Dataset entries
--*--
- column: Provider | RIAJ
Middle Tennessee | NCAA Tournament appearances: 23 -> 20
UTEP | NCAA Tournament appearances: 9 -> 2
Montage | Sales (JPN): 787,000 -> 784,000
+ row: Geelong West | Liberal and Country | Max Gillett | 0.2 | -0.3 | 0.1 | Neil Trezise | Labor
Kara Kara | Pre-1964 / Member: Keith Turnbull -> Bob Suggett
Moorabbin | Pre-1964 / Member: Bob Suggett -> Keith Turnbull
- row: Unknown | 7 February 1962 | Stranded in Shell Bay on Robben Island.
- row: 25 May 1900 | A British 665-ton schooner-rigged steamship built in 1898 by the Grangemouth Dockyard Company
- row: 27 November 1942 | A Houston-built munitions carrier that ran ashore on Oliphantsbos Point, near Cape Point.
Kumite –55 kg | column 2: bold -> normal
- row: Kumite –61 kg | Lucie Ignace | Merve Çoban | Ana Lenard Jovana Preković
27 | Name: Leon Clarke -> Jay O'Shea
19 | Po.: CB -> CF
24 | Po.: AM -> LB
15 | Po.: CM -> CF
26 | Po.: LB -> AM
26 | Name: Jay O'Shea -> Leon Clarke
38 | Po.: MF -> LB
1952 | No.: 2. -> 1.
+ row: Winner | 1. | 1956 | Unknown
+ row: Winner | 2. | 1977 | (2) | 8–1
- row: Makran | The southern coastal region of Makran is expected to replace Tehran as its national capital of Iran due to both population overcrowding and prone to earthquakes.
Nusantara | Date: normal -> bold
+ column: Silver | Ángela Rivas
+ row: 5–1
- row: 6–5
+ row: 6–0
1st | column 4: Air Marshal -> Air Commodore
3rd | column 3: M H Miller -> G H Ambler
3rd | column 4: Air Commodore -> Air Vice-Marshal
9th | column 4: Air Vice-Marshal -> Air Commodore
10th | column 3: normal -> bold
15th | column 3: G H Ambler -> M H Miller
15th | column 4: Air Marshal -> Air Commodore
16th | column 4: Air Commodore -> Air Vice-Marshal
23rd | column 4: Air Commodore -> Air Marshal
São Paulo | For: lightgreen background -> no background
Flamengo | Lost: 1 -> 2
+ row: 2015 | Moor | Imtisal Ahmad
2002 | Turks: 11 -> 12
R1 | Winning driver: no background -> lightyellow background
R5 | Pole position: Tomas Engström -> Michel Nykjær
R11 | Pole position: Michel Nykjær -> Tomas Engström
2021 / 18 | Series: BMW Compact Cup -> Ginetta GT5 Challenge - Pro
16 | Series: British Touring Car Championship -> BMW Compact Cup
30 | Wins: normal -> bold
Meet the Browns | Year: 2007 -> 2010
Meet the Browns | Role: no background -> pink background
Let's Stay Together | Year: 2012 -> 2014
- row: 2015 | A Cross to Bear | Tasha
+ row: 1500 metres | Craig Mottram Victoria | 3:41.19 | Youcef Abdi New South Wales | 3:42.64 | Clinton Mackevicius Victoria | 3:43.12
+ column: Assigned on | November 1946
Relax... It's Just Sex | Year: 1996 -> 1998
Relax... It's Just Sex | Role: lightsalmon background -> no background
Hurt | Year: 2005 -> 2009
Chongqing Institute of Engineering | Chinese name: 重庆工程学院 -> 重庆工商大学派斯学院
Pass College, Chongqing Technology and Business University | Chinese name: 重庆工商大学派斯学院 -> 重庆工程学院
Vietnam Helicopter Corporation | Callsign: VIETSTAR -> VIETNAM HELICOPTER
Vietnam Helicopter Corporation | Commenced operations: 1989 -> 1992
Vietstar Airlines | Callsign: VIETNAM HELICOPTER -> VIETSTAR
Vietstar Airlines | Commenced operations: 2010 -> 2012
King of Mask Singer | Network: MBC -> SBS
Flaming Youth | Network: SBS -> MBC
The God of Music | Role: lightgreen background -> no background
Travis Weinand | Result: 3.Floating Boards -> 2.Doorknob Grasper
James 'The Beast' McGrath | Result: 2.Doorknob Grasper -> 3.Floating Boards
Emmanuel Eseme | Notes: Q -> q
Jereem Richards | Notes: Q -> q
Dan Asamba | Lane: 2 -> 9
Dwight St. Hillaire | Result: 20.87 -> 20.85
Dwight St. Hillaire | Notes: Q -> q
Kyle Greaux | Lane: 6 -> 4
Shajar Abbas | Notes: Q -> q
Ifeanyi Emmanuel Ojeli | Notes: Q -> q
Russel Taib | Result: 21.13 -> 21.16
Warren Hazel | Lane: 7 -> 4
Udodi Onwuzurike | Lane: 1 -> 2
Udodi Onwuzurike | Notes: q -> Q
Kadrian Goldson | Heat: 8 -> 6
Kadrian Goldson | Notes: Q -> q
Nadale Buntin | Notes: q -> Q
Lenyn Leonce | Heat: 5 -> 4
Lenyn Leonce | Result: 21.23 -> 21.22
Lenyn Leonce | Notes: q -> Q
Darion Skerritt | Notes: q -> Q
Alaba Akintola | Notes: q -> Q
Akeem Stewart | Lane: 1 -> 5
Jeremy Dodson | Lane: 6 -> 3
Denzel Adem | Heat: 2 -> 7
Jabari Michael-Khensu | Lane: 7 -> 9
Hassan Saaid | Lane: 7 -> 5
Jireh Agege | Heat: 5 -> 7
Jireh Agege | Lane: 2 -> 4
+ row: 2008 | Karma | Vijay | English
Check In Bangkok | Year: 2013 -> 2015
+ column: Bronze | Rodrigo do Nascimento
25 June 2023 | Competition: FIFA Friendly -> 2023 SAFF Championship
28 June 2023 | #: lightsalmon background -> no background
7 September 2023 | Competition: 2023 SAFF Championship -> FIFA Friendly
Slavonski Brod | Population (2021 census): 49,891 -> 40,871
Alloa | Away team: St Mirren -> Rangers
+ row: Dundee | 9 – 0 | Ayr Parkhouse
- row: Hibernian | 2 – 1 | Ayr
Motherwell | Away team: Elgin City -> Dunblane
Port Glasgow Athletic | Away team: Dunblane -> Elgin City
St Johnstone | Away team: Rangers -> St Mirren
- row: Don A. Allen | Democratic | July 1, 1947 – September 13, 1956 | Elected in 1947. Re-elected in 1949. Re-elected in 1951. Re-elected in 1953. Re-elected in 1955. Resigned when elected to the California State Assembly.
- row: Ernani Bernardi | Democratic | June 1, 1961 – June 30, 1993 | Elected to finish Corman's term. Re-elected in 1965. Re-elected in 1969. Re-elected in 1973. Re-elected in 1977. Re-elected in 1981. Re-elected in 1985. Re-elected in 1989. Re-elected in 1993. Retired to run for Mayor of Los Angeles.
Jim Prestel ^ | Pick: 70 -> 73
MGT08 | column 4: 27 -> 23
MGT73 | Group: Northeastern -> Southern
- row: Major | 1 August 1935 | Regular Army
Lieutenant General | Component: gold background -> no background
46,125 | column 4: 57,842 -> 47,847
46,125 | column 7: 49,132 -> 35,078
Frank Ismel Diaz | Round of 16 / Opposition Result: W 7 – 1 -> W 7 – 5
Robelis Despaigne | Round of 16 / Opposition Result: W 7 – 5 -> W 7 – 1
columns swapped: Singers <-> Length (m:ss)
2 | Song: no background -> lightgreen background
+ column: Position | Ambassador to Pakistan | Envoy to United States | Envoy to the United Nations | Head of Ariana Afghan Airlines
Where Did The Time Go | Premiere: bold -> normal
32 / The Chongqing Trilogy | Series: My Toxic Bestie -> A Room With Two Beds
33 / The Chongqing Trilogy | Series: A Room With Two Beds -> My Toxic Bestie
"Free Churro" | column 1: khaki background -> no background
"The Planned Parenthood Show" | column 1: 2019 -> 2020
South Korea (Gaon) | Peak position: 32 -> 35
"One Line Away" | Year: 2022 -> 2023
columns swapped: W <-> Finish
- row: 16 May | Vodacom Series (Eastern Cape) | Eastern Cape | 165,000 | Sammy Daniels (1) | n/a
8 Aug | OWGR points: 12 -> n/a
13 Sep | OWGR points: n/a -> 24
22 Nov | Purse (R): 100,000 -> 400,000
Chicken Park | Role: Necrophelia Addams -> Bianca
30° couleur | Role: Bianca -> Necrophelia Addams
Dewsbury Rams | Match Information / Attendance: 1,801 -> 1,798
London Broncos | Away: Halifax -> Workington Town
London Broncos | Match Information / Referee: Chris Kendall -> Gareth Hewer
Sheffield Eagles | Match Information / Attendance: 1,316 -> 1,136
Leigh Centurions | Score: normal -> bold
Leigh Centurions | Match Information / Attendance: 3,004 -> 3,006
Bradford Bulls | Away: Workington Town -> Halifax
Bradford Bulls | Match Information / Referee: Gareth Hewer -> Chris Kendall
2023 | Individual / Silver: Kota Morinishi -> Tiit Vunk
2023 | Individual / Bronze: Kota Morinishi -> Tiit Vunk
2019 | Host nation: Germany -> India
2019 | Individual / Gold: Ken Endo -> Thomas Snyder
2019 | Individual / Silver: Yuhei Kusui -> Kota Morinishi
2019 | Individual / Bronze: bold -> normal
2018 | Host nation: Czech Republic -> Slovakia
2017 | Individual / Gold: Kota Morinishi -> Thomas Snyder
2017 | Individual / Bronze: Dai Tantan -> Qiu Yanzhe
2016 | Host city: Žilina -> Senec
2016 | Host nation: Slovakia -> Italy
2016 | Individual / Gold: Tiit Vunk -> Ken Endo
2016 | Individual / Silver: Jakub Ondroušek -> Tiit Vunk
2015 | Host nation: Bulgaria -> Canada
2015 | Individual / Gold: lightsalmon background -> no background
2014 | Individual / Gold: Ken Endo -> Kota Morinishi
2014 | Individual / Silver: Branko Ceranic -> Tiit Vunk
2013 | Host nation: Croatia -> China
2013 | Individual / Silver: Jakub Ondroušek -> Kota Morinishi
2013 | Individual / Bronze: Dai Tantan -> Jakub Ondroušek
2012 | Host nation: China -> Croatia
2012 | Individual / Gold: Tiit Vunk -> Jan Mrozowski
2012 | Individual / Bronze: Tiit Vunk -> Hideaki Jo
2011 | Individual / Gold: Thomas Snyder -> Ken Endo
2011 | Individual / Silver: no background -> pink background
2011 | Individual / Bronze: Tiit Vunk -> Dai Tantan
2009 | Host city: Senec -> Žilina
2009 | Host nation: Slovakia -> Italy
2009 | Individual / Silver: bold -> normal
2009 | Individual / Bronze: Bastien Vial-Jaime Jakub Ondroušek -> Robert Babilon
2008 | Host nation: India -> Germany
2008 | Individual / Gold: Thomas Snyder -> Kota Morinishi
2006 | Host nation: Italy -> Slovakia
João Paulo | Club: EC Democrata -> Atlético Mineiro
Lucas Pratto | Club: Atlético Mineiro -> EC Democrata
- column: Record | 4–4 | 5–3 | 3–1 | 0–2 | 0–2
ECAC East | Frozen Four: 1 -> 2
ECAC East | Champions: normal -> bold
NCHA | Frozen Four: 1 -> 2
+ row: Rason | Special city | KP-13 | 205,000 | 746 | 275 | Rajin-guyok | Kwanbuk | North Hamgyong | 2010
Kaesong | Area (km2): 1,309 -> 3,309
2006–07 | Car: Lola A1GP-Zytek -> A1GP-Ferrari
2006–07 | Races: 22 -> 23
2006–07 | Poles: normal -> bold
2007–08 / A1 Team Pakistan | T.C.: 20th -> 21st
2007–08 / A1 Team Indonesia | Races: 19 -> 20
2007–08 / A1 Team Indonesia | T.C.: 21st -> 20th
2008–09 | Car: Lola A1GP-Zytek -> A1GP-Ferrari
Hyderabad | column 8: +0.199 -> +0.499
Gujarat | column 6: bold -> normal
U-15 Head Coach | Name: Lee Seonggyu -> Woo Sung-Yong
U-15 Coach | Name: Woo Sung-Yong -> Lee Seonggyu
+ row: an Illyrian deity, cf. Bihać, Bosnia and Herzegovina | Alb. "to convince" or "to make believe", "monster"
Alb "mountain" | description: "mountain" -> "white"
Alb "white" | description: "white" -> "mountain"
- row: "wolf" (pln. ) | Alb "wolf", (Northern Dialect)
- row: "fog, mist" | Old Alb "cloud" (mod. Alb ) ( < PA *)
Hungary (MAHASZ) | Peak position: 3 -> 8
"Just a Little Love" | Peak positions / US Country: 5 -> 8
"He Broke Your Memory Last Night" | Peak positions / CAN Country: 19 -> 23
--*--
▶ [Your instructions]:
Reproduce the data word for word from its first line through the line containing "Kumite –55 kg | column 2: bold -> normal", including both of those lines.

▶ [The completed task]:
- column: Provider | RIAJ
Middle Tennessee | NCAA Tournament appearances: 23 -> 20
UTEP | NCAA Tournament appearances: 9 -> 2
Montage | Sales (JPN): 787,000 -> 784,000
+ row: Geelong West | Liberal and Country | Max Gillett | 0.2 | -0.3 | 0.1 | Neil Trezise | Labor
Kara Kara | Pre-1964 / Member: Keith Turnbull -> Bob Suggett
Moorabbin | Pre-1964 / Member: Bob Suggett -> Keith Turnbull
- row: Unknown | 7 February 1962 | Stranded in Shell Bay on Robben Island.
- row: 25 May 1900 | A British 665-ton schooner-rigged steamship built in 1898 by the Grangemouth Dockyard Company
- row: 27 November 1942 | A Houston-built munitions carrier that ran ashore on Oliphantsbos Point, near Cape Point.
Kumite –55 kg | column 2: bold -> normal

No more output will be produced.